The response details proposals to extend compulsory motor insurance to include the use of automated vehicles. The response aims to establish a model where an insurer would cover both the driver’s use of the vehicle and the driverless vehicle technology itself. These proposals are intended to be taken through the Modern Transport Bill.


https://www.gov.uk/government/news/virtual-modelling-shows-driverless-ca...


Commission releases report on the development of the rail market
03 Jan 2017:

On 08/12/2016 the European Commission adopted the fifth report on the development of the European rail market. The report shows that EU legislation on rail, which encourages competitiveness and market opening, has led to a more efficient and customer-responsive industry. In Member States where rail markets are opened, competition can result overall in lower fares for customers and better value for taxpayers. After adoption of the 4th Railway Package, the focus of the Commission will be on the implementation of existing legislation to bring about further performance improvement.


The report shows that, on average, the market share of competing freight operators (15% in 2006) had more than doubled by 2014. At the end of 2014, rail freight transport was 100% in the hands of national incumbent still in Finland, Greece, Ireland, Lithuania and Luxembourg.


Market shares of competitors in passenger markets are lower, given the different stage of market opening, being well below of 20% in all Member States except in Poland and the United Kingdom. Open access competition has developed in Austria, the Czech Republic, Germany, Italy, Slovakia, Sweden and the United Kingdom.


 


Other main findings

Safety and services


Railway safety continued to improve between 2010 and 2014, with fatalities, serious injuries and significant accidents all decreasing. In 2013, the fatality risk for a rail passenger was 16 times lower than for a person travelling by car.

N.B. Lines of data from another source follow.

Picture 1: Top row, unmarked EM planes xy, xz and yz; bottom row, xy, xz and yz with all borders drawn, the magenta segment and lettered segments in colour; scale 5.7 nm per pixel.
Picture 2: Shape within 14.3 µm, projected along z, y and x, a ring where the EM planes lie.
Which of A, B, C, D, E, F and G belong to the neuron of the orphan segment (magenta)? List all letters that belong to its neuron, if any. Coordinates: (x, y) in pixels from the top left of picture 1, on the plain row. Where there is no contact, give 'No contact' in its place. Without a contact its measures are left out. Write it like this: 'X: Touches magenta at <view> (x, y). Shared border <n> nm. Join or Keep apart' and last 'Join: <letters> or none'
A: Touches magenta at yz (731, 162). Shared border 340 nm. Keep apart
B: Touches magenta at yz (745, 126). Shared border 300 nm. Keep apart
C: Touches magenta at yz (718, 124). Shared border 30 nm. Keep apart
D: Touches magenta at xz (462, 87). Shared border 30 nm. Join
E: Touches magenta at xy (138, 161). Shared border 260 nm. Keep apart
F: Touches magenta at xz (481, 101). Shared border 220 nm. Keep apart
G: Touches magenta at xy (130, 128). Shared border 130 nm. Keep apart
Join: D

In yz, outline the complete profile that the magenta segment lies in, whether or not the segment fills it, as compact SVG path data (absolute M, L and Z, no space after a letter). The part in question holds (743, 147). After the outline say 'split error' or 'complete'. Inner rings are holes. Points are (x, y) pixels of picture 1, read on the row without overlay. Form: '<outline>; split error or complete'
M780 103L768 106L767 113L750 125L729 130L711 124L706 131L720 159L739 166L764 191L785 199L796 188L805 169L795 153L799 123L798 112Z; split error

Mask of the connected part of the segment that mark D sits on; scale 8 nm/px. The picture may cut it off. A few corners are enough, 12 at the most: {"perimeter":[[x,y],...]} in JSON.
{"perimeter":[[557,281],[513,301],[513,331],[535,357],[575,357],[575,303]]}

In 2009, with the low point of the economic crisis, rail freight volumes dropped heavily. Rail passenger volumes however, were hardly impacted. More than 50% of freight traffic in 2014 was international giving rail freight a much stronger European dimension than is the case for passenger traffic (only 6% international). Latest developments show that rail freight currently has a good 3% average annual increase rate.


Network


The total length of rail network in 2014 was about 220,000 kilometres increasing by 2% in comparison to 2009. 52% of the network is so far electrified. Network utilisation rates are highest in the Netherlands, the United Kingdom, Luxembourg, Denmark, Austria, Belgium and Germany.
Infrastructure expenditure increased from EUR 29 billion in 2011 to EUR 45 billion in 2014. Under the current EU financial framework (2014-2020) more than EUR 33 billion in grants has been allocated to rail investment.


Employment


At the end of 2014 about 900,000 people were employed by rail operators and infrastructure managers – a decrease of 4% compared to 2009. The workforce is predominately male and the proportion of workers over 40 is in many companies more than 50%. But after long recruitment freezes, rail companies have begun to recruit again.


Funding


The overall cost of the rail operations and infrastructure management was around EUR 110 billion of which 60% was covered by passenger and freight revenue, 30% by public subsidies to operations and network management, and the remainder by other sources of income (2012 data). On average, the split between infrastructure and operator costs in national rail systems is approximately 30%:70 %. Rolling stock fleet for both passenger and freight has been in decline since 2009. Passenger revenue has increased significantly, while total operating costs have remained broadly static in real terms.